Do you ever get hit over the head with a memory that leaves you on your knees; perhaps a memory of a time you were the perpetrator of violence, whether great or small or a memory of a time you were the victim of violence, whether great or small? I've had a few of those coming at me lately - at the most interesting times. I can be going along just fine, thinking I have it all together and then there it is...a memory of a time when I was all but together. Perpetrator or victim - both come bearing the same result - a restlessness in my spirit.
My first instinct is to justify any memory of a time I inflicted the violence. (And by violence here I am referring to absolutely anything I may have said or done that disturbed anyone else's inner peace and tranquility. Violence may be a strong word to use here but, nevertheless, it serves my purpose.) My first instinct when I'm hit with a memory of a time I was on the receiving end of said violence is to cringe with every fiber of my being. Now if I could only see in my memory my victims cringing as I do, maybe there would be many less incidences of violence in my future. I think that is where God is heading with all of this. As I heal my memories in both respects, I will have less and less violence in my life. I will neither inflict it, nor will I receive it. Imagine the peace.
Today I'm cringing. The other night at Soaking we were prompted to ask God to soften our hearts. Lately I've been feeling a little discombobulated. (I love that word.) I've been kind of cranky and on edge. I have no idea why I've been like this but I have. Then as I was soaking I asked God to soften my heart and remove every ounce of anger that may be concealed there. I desperately want to walk in love, talk in love, act in love. I know there has been some repressed issue there. I immediately had a memory of a time when I was 11 and my cousin and her friends were being really cruel to me. It was a definite bullying situation. I was humiliated and embarrassed in front of this group of 4 girls my own age. I was right back there in that deserted schoolyard...cringing. And I wonder how many times I have made someone else feel exactly like that. And I want to remember so I can make some kind of amends to them, just as I would like the opportunity to forgive them. And I do. I think. I may have some work to do to get there yet, but I will. I know that about myself. I do forgive.

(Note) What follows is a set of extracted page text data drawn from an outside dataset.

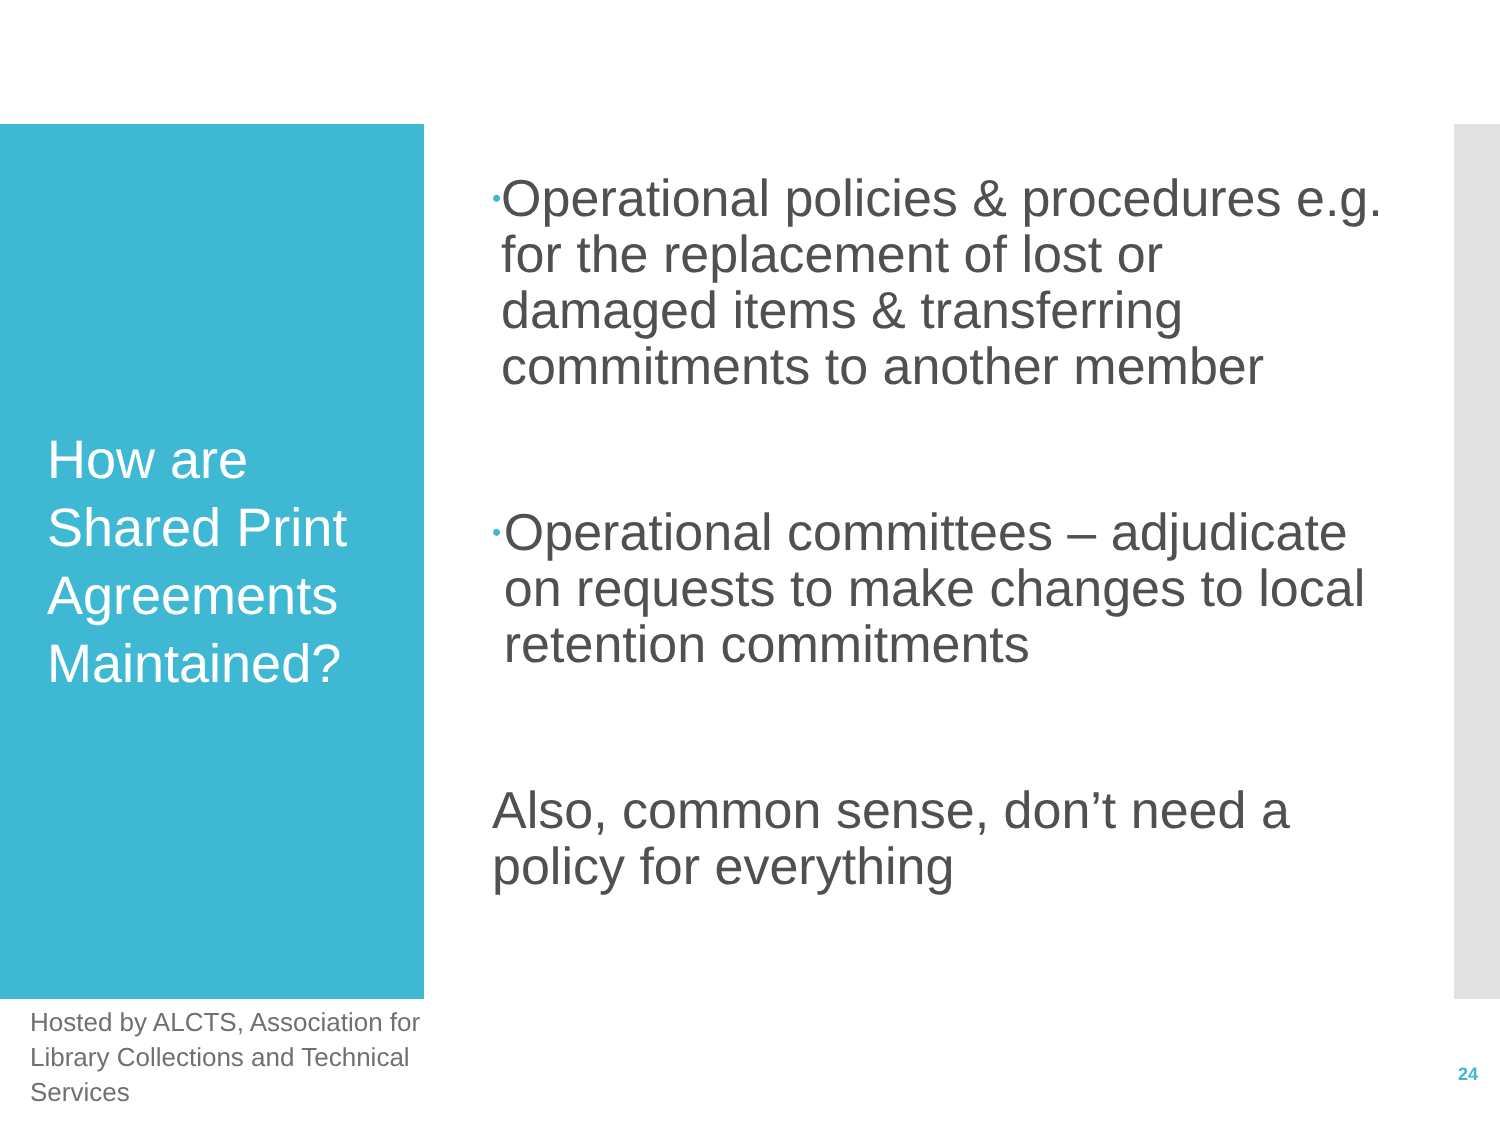How are
Shared Print
Agreements
Maintained?
•
Operational policies & procedures e.g. for the replacement of lost or damaged items & transferring commitments to another member
•
Operational committees – adjudicate on requests to make changes to local retention commitments
Also, common sense, don’t need a policy for everything
Hosted by ALCTS, Association for Library Collections and Technical Services
24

And then I think about all the kids living through this kind of crap today. And I get pretty riled up about it. And I ask God to come quickly. Come into all these situations and bring peace as only He can. Come and send an angel to protect these children from each other and anyone perpetuating violence either by word or deed. And I ask Him to come finish His work in me that I might not be found guilty or damaged but restored and made whole. Come Lord Jesus.

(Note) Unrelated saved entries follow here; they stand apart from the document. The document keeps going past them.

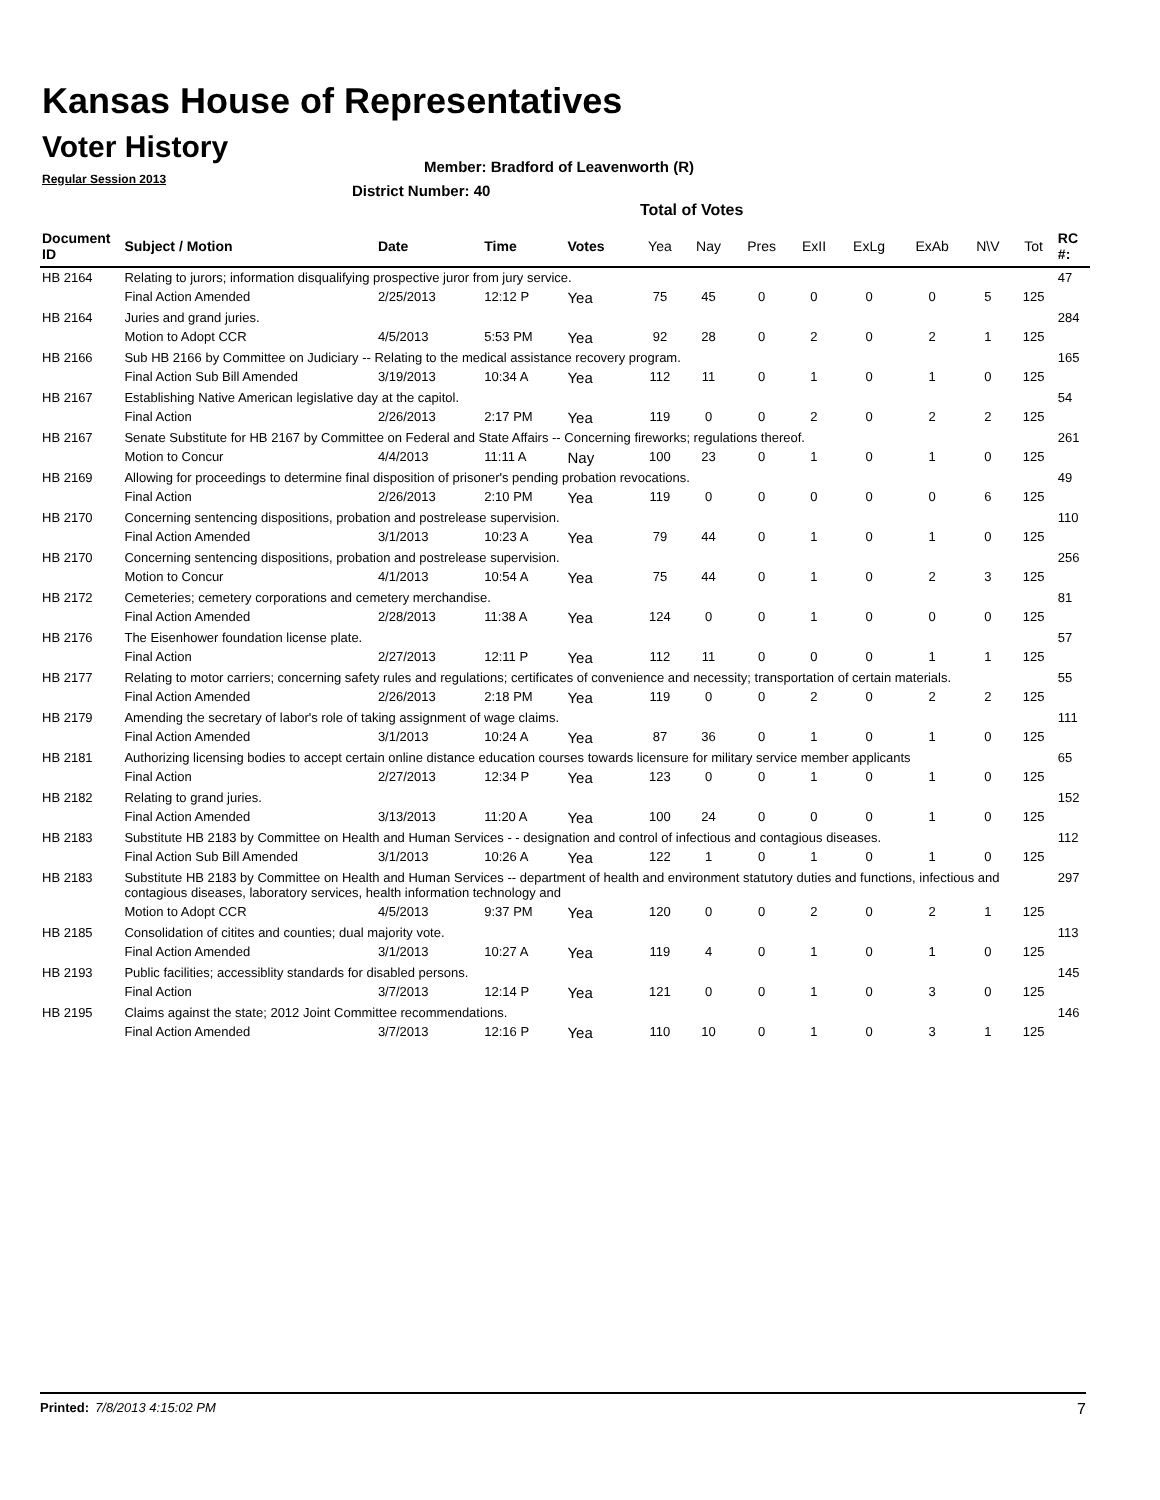Kansas House of Representatives
Voter History
Regular Session 2013
Member: Bradford of Leavenworth (R)
District Number: 40
Total of Votes
| Document ID | Subject / Motion | Date | Time | Votes | Yea | Nay | Pres | ExII | ExLg | ExAb | N\V | Tot | RC #: |
| --- | --- | --- | --- | --- | --- | --- | --- | --- | --- | --- | --- | --- | --- |
| HB 2164 | Relating to jurors; information disqualifying prospective juror from jury service. | | | | | | | | | | | | 47 |
| | Final Action Amended | 2/25/2013 | 12:12 P | Yea | 75 | 45 | 0 | 0 | 0 | 0 | 5 | 125 | |
| HB 2164 | Juries and grand juries. | | | | | | | | | | | | 284 |
| | Motion to Adopt CCR | 4/5/2013 | 5:53 PM | Yea | 92 | 28 | 0 | 2 | 0 | 2 | 1 | 125 | |
| HB 2166 | Sub HB 2166 by Committee on Judiciary -- Relating to the medical assistance recovery program. | | | | | | | | | | | | 165 |
| | Final Action Sub Bill Amended | 3/19/2013 | 10:34 A | Yea | 112 | 11 | 0 | 1 | 0 | 1 | 0 | 125 | |
| HB 2167 | Establishing Native American legislative day at the capitol. | | | | | | | | | | | | 54 |
| | Final Action | 2/26/2013 | 2:17 PM | Yea | 119 | 0 | 0 | 2 | 0 | 2 | 2 | 125 | |
| HB 2167 | Senate Substitute for HB 2167 by Committee on Federal and State Affairs -- Concerning fireworks; regulations thereof. | | | | | | | | | | | | 261 |
| | Motion to Concur | 4/4/2013 | 11:11 A | Nay | 100 | 23 | 0 | 1 | 0 | 1 | 0 | 125 | |
| HB 2169 | Allowing for proceedings to determine final disposition of prisoner's pending probation revocations. | | | | | | | | | | | | 49 |
| | Final Action | 2/26/2013 | 2:10 PM | Yea | 119 | 0 | 0 | 0 | 0 | 0 | 6 | 125 | |
| HB 2170 | Concerning sentencing dispositions, probation and postrelease supervision. | | | | | | | | | | | | 110 |
| | Final Action Amended | 3/1/2013 | 10:23 A | Yea | 79 | 44 | 0 | 1 | 0 | 1 | 0 | 125 | |
| HB 2170 | Concerning sentencing dispositions, probation and postrelease supervision. | | | | | | | | | | | | 256 |
| | Motion to Concur | 4/1/2013 | 10:54 A | Yea | 75 | 44 | 0 | 1 | 0 | 2 | 3 | 125 | |
| HB 2172 | Cemeteries; cemetery corporations and cemetery merchandise. | | | | | | | | | | | | 81 |
| | Final Action Amended | 2/28/2013 | 11:38 A | Yea | 124 | 0 | 0 | 1 | 0 | 0 | 0 | 125 | |
| HB 2176 | The Eisenhower foundation license plate. | | | | | | | | | | | | 57 |
| | Final Action | 2/27/2013 | 12:11 P | Yea | 112 | 11 | 0 | 0 | 0 | 1 | 1 | 125 | |
| HB 2177 | Relating to motor carriers; concerning safety rules and regulations; certificates of convenience and necessity; transportation of certain materials. | | | | | | | | | | | | 55 |
| | Final Action Amended | 2/26/2013 | 2:18 PM | Yea | 119 | 0 | 0 | 2 | 0 | 2 | 2 | 125 | |
| HB 2179 | Amending the secretary of labor's role of taking assignment of wage claims. | | | | | | | | | | | | 111 |
| | Final Action Amended | 3/1/2013 | 10:24 A | Yea | 87 | 36 | 0 | 1 | 0 | 1 | 0 | 125 | |
| HB 2181 | Authorizing licensing bodies to accept certain online distance education courses towards licensure for military service member applicants | | | | | | | | | | | | 65 |
| | Final Action | 2/27/2013 | 12:34 P | Yea | 123 | 0 | 0 | 1 | 0 | 1 | 0 | 125 | |
| HB 2182 | Relating to grand juries. | | | | | | | | | | | | 152 |
| | Final Action Amended | 3/13/2013 | 11:20 A | Yea | 100 | 24 | 0 | 0 | 0 | 1 | 0 | 125 | |
| HB 2183 | Substitute HB 2183 by Committee on Health and Human Services - - designation and control of infectious and contagious diseases. | | | | | | | | | | | | 112 |
| | Final Action Sub Bill Amended | 3/1/2013 | 10:26 A | Yea | 122 | 1 | 0 | 1 | 0 | 1 | 0 | 125 | |
| HB 2183 | Substitute HB 2183 by Committee on Health and Human Services -- department of health and environment statutory duties and functions, infectious and contagious diseases, laboratory services, health information technology and | | | | | | | | | | | | 297 |
| | Motion to Adopt CCR | 4/5/2013 | 9:37 PM | Yea | 120 | 0 | 0 | 2 | 0 | 2 | 1 | 125 | |
| HB 2185 | Consolidation of citites and counties; dual majority vote. | | | | | | | | | | | | 113 |
| | Final Action Amended | 3/1/2013 | 10:27 A | Yea | 119 | 4 | 0 | 1 | 0 | 1 | 0 | 125 | |
| HB 2193 | Public facilities; accessiblity standards for disabled persons. | | | | | | | | | | | | 145 |
| | Final Action | 3/7/2013 | 12:14 P | Yea | 121 | 0 | 0 | 1 | 0 | 3 | 0 | 125 | |
| HB 2195 | Claims against the state; 2012 Joint Committee recommendations. | | | | | | | | | | | | 146 |
| | Final Action Amended | 3/7/2013 | 12:16 P | Yea | 110 | 10 | 0 | 1 | 0 | 3 | 1 | 125 | |
Printed: 7/8/2013 4:15:02 PM 7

To forgive is to set the prisoner free and find the prisoner was me.
One more thing. My friend, who was praying over me that same night as I soaked, told me this: "Candy, you know how you always say you used to be a wallflower? As I was praying over you I saw you standing in the middle of the room and flowers were bursting out of you, big brilliant flowers. It was so amazing I wanted to tell you about it right then."

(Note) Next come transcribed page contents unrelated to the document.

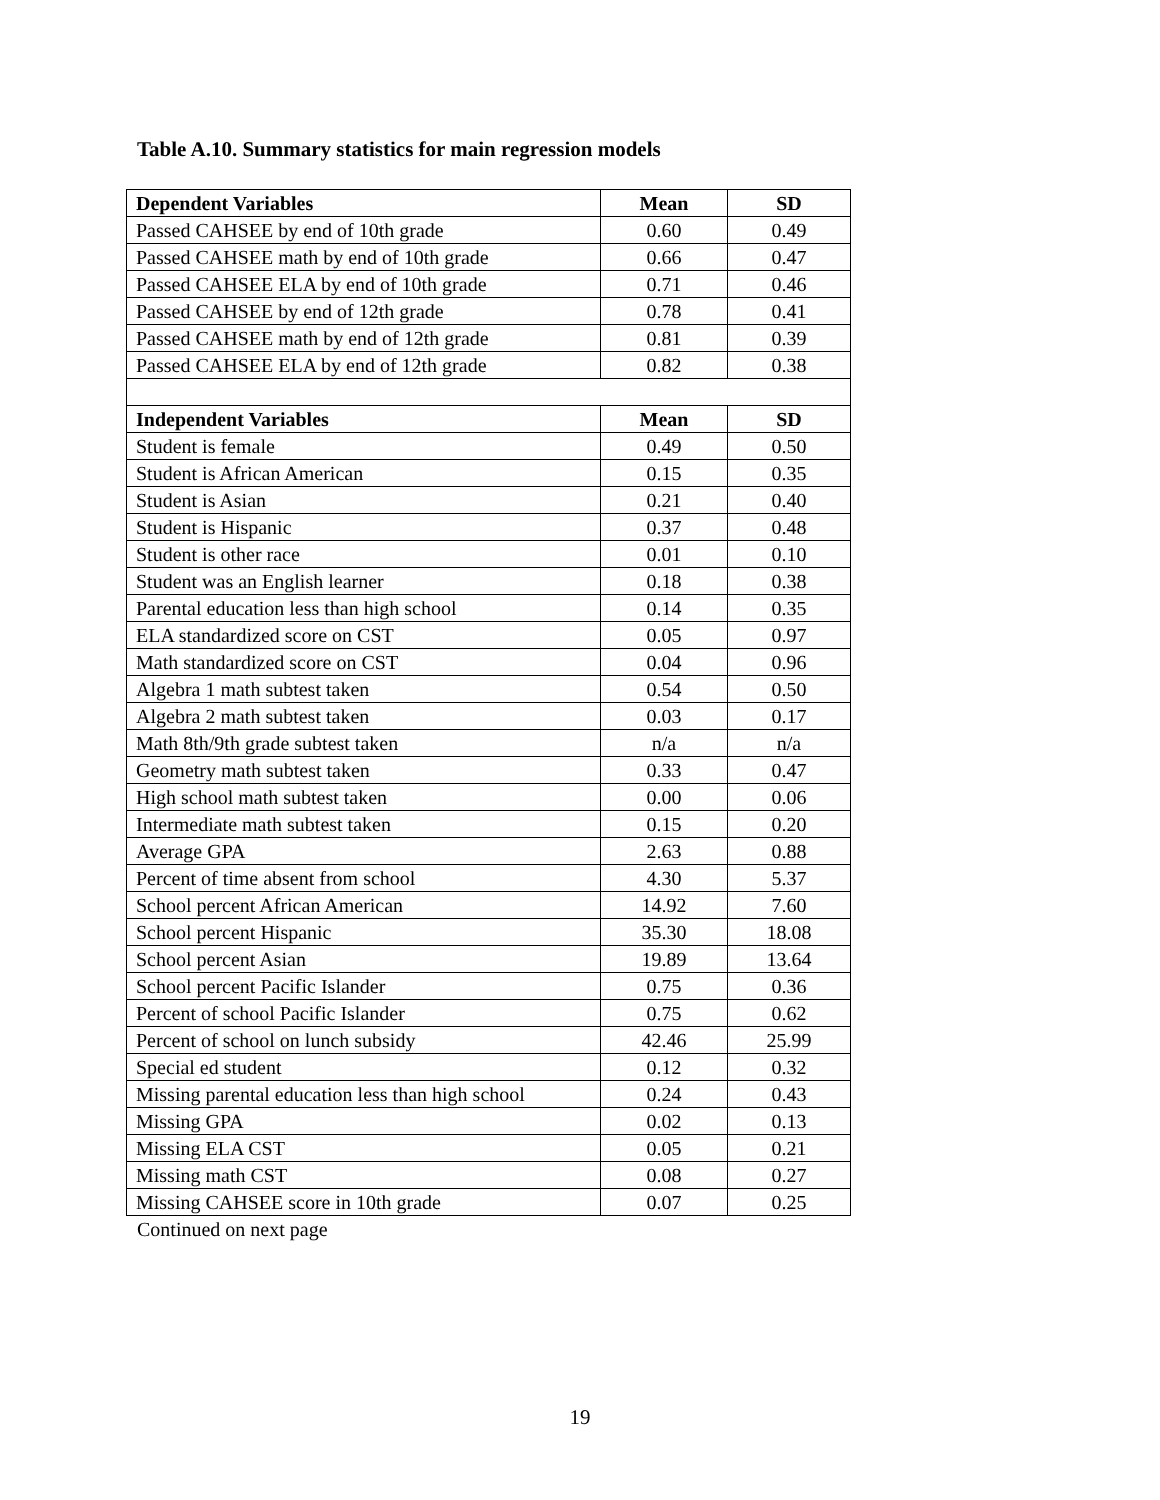Table A.10. Summary statistics for main regression models
| Dependent Variables | Mean | SD |
| --- | --- | --- |
| Passed CAHSEE by end of 10th grade | 0.60 | 0.49 |
| Passed CAHSEE math by end of 10th grade | 0.66 | 0.47 |
| Passed CAHSEE ELA by end of 10th grade | 0.71 | 0.46 |
| Passed CAHSEE by end of 12th grade | 0.78 | 0.41 |
| Passed CAHSEE math by end of 12th grade | 0.81 | 0.39 |
| Passed CAHSEE ELA by end of 12th grade | 0.82 | 0.38 |
| Independent Variables | Mean | SD |
| Student is female | 0.49 | 0.50 |
| Student is African American | 0.15 | 0.35 |
| Student is Asian | 0.21 | 0.40 |
| Student is Hispanic | 0.37 | 0.48 |
| Student is other race | 0.01 | 0.10 |
| Student was an English learner | 0.18 | 0.38 |
| Parental education less than high school | 0.14 | 0.35 |
| ELA standardized score on CST | 0.05 | 0.97 |
| Math standardized score on CST | 0.04 | 0.96 |
| Algebra 1 math subtest taken | 0.54 | 0.50 |
| Algebra 2 math subtest taken | 0.03 | 0.17 |
| Math 8th/9th grade subtest taken | n/a | n/a |
| Geometry math subtest taken | 0.33 | 0.47 |
| High school math subtest taken | 0.00 | 0.06 |
| Intermediate math subtest taken | 0.15 | 0.20 |
| Average GPA | 2.63 | 0.88 |
| Percent of time absent from school | 4.30 | 5.37 |
| School percent African American | 14.92 | 7.60 |
| School percent Hispanic | 35.30 | 18.08 |
| School percent Asian | 19.89 | 13.64 |
| School percent Pacific Islander | 0.75 | 0.36 |
| Percent of school Pacific Islander | 0.75 | 0.62 |
| Percent of school on lunch subsidy | 42.46 | 25.99 |
| Special ed student | 0.12 | 0.32 |
| Missing parental education less than high school | 0.24 | 0.43 |
| Missing GPA | 0.02 | 0.13 |
| Missing ELA CST | 0.05 | 0.21 |
| Missing math CST | 0.08 | 0.27 |
| Missing CAHSEE score in 10th grade | 0.07 | 0.25 |
Continued on next page
19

God is definitely working on me. I'm so glad.
2 comments:
I yelled at the kids all the way to school this morning for being late and disorganised so I am cringing now too... came home and typed them up a roster so tomorrow will be different!
Hope they forgive me...
gracie
Trust me on this, gracie. I know from experience that kids are very forgiving when their mom says she's sorry. The really amazing thing is that they even sometimes forget.